I had not heard of this term before, and I had my first baby back in 2007- so, that says a lot! The fact is that many women don’t know what diastasis recti is and they don’t even know that they have diastasis recti. Most women think this bulge is normal after pregnancy because their mothers, sisters, or friends have it too and they too thought it was normal!
Getting help for my Diastasis Recti
Now that I knew what was going on with my postpartum body, my next step was to correct this and to get help! One of the first things I did was search up local postnatal exercise classes that could help me to close up or decrease the gap between my abdomen. The thing to remember with diastasis recti is that you cannot do certain exercises, such as crunches, for this will worsen the gap. So, finding a fitness instructor that is specialized in postnatal fitness is key. I must say that it was a bit of a challenge to find a fitness class nearby that would suit my needs (that also didn’t cost a fortune) and I was starting to give up until…I finally found exactly what I was looking for!
Just to be sure, I had sent an email to the program coordinator of the fitness programs to ask if the fitness instructors had knowledge of diastasis recti and if these classes would be suitable for me. The coordinator reassured me that I would be in good hands and that the instructors were indeed specialized in postnatal fitness including in the area of diastasis recti!
Postnatal Fitness Classes
The two fitness classes I signed up for were a postnatal Pilates class that focuses on pelvic floor exercises and the core, and a postnatal small group training class that focuses on building overall body strength, rebuilding the core, and helping your posture. Both of the instructors for each class talked about diastasis recti during the first class and checked each member of the class to see if we had this condition.

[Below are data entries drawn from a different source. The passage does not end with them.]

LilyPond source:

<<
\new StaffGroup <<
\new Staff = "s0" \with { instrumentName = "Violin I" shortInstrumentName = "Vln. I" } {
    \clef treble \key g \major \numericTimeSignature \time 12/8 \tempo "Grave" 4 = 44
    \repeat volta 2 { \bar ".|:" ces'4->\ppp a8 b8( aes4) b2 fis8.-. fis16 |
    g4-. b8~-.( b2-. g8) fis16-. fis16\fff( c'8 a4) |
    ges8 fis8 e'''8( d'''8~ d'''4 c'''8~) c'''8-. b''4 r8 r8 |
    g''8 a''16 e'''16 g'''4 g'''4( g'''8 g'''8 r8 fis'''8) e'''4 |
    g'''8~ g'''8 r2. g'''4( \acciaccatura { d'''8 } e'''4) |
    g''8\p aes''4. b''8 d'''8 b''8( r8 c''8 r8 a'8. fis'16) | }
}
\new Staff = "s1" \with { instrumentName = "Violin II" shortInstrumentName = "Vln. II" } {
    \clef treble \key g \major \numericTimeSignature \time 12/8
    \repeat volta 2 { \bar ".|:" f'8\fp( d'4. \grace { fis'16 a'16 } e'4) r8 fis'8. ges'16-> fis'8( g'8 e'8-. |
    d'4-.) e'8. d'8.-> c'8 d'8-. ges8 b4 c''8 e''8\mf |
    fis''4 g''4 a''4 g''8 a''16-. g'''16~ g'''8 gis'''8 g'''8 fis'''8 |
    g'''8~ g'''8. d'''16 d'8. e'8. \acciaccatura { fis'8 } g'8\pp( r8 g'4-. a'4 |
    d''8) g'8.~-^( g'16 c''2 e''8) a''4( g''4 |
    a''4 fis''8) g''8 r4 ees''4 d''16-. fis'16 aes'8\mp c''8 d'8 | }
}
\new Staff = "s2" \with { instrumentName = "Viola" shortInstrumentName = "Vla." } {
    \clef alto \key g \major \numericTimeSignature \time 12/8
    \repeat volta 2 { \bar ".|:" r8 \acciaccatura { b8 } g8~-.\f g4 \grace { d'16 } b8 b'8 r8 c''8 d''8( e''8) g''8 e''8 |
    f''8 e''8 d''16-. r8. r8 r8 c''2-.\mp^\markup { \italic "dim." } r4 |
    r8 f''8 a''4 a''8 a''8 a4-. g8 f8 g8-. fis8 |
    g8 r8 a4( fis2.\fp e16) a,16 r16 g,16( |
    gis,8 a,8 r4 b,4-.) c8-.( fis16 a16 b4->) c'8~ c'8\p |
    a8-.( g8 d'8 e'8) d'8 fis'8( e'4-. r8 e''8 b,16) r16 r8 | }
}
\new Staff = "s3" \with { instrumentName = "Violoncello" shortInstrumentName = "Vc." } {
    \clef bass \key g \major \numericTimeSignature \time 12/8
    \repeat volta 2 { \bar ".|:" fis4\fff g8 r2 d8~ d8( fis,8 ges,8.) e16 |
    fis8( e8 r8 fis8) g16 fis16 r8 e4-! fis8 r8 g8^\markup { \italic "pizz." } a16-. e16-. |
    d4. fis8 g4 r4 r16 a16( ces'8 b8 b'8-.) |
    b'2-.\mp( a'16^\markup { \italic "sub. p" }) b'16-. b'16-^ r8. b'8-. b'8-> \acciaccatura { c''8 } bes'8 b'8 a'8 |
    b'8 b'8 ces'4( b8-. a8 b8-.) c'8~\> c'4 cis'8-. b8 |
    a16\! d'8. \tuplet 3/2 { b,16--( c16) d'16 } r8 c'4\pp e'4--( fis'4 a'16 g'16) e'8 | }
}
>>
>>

The other step I took was to visit a physical therapist. My physical therapist showed me a few exercises that would help to decrease the gap, and gave me some tips on how to further prevent the gap from widening.
It’s been about three weeks since I started going to physiotherapy and attending my exercise classes, and I can truly say that I have already felt a difference. My gap is slowly starting to decrease and my core is getting stronger. I’m happy with my results thus far, and I’m excited to see how I will feel at the end of this journey!
If you think you have diastasis recti, please do consult with your doctor. The main purpose of sharing my personal experience with diastasis recti is to create awareness and familiarize women with this term. If you found this blog post helpful, please do share it with others!